Problem description: Only the lines from the one containing "Independent Audit Committee" through the end of the listing below are to be reproduced, exactly as they stand.

Working data:

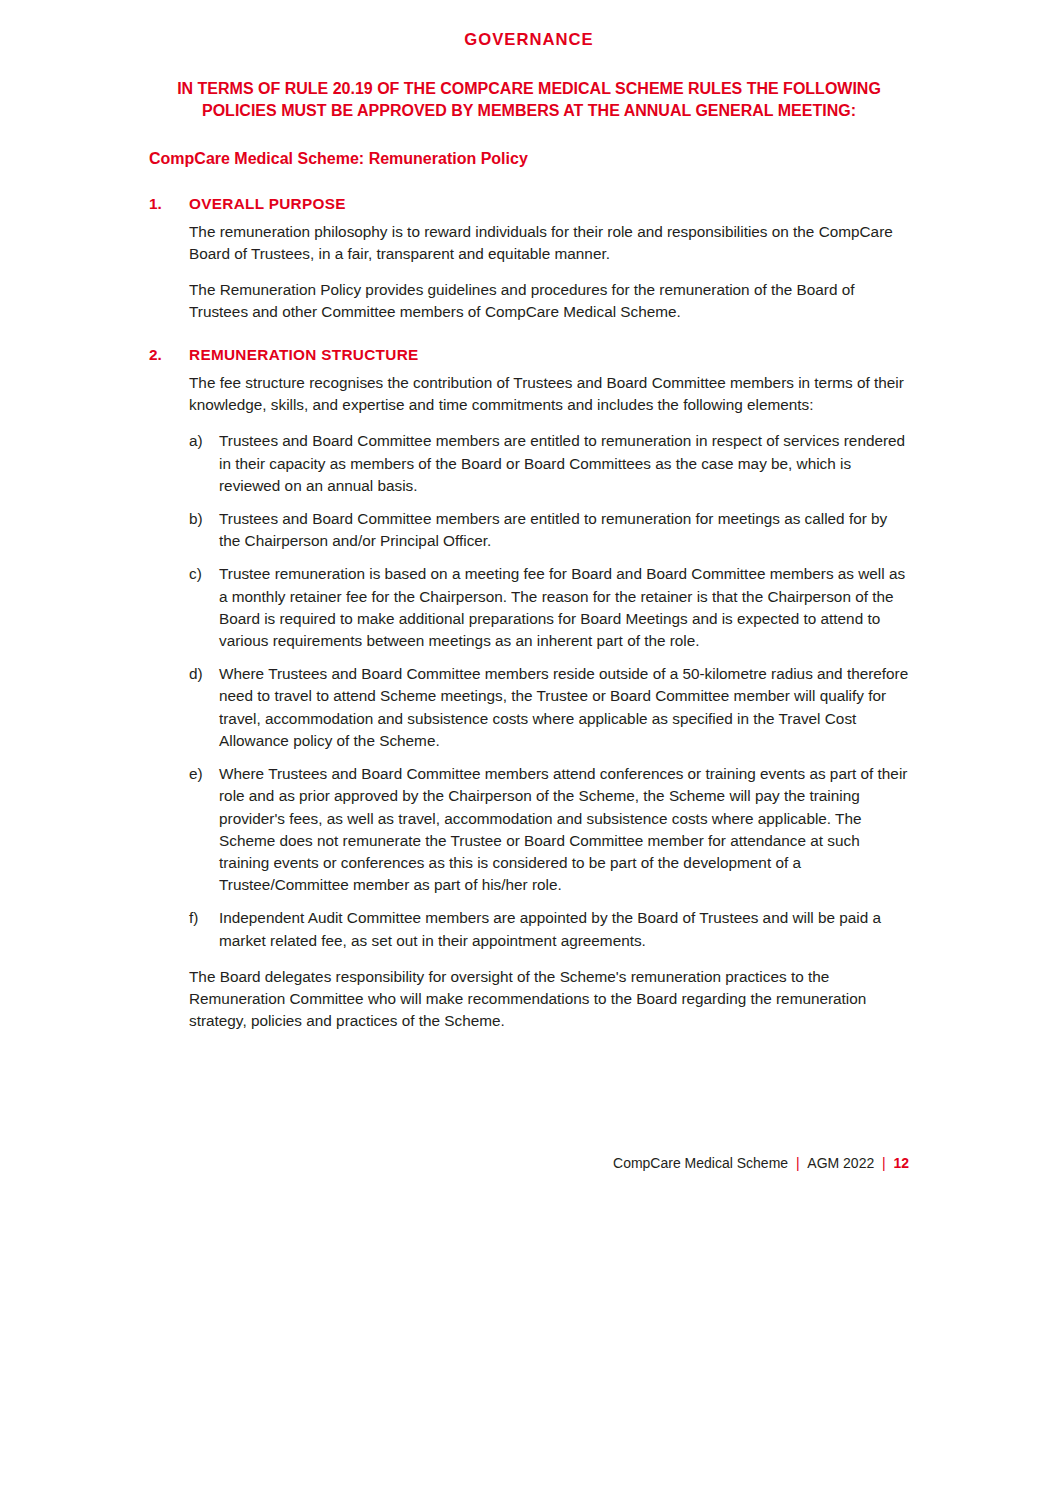Governance
In terms of rule 20.19 of the CompCare Medical Scheme rules the following policies must be approved by members at the annual general meeting:
CompCare Medical Scheme: Remuneration Policy
1. Overall Purpose
The remuneration philosophy is to reward individuals for their role and responsibilities on the CompCare Board of Trustees, in a fair, transparent and equitable manner.
The Remuneration Policy provides guidelines and procedures for the remuneration of the Board of Trustees and other Committee members of CompCare Medical Scheme.
2. Remuneration Structure
The fee structure recognises the contribution of Trustees and Board Committee members in terms of their knowledge, skills, and expertise and time commitments and includes the following elements:
Trustees and Board Committee members are entitled to remuneration in respect of services rendered in their capacity as members of the Board or Board Committees as the case may be, which is reviewed on an annual basis.
Trustees and Board Committee members are entitled to remuneration for meetings as called for by the Chairperson and/or Principal Officer.
Trustee remuneration is based on a meeting fee for Board and Board Committee members as well as a monthly retainer fee for the Chairperson. The reason for the retainer is that the Chairperson of the Board is required to make additional preparations for Board Meetings and is expected to attend to various requirements between meetings as an inherent part of the role.
Where Trustees and Board Committee members reside outside of a 50-kilometre radius and therefore need to travel to attend Scheme meetings, the Trustee or Board Committee member will qualify for travel, accommodation and subsistence costs where applicable as specified in the Travel Cost Allowance policy of the Scheme.
Where Trustees and Board Committee members attend conferences or training events as part of their role and as prior approved by the Chairperson of the Scheme, the Scheme will pay the training provider's fees, as well as travel, accommodation and subsistence costs where applicable. The Scheme does not remunerate the Trustee or Board Committee member for attendance at such training events or conferences as this is considered to be part of the development of a Trustee/Committee member as part of his/her role.
Independent Audit Committee members are appointed by the Board of Trustees and will be paid a market related fee, as set out in their appointment agreements.
The Board delegates responsibility for oversight of the Scheme's remuneration practices to the Remuneration Committee who will make recommendations to the Board regarding the remuneration strategy, policies and practices of the Scheme.
CompCare Medical Scheme | AGM 2022 | 12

Task result:
Independent Audit Committee members are appointed by the Board of Trustees and will be paid a market related fee, as set out in their appointment agreements.
The Board delegates responsibility for oversight of the Scheme's remuneration practices to the Remuneration Committee who will make recommendations to the Board regarding the remuneration strategy, policies and practices of the Scheme.
CompCare Medical Scheme | AGM 2022 | 12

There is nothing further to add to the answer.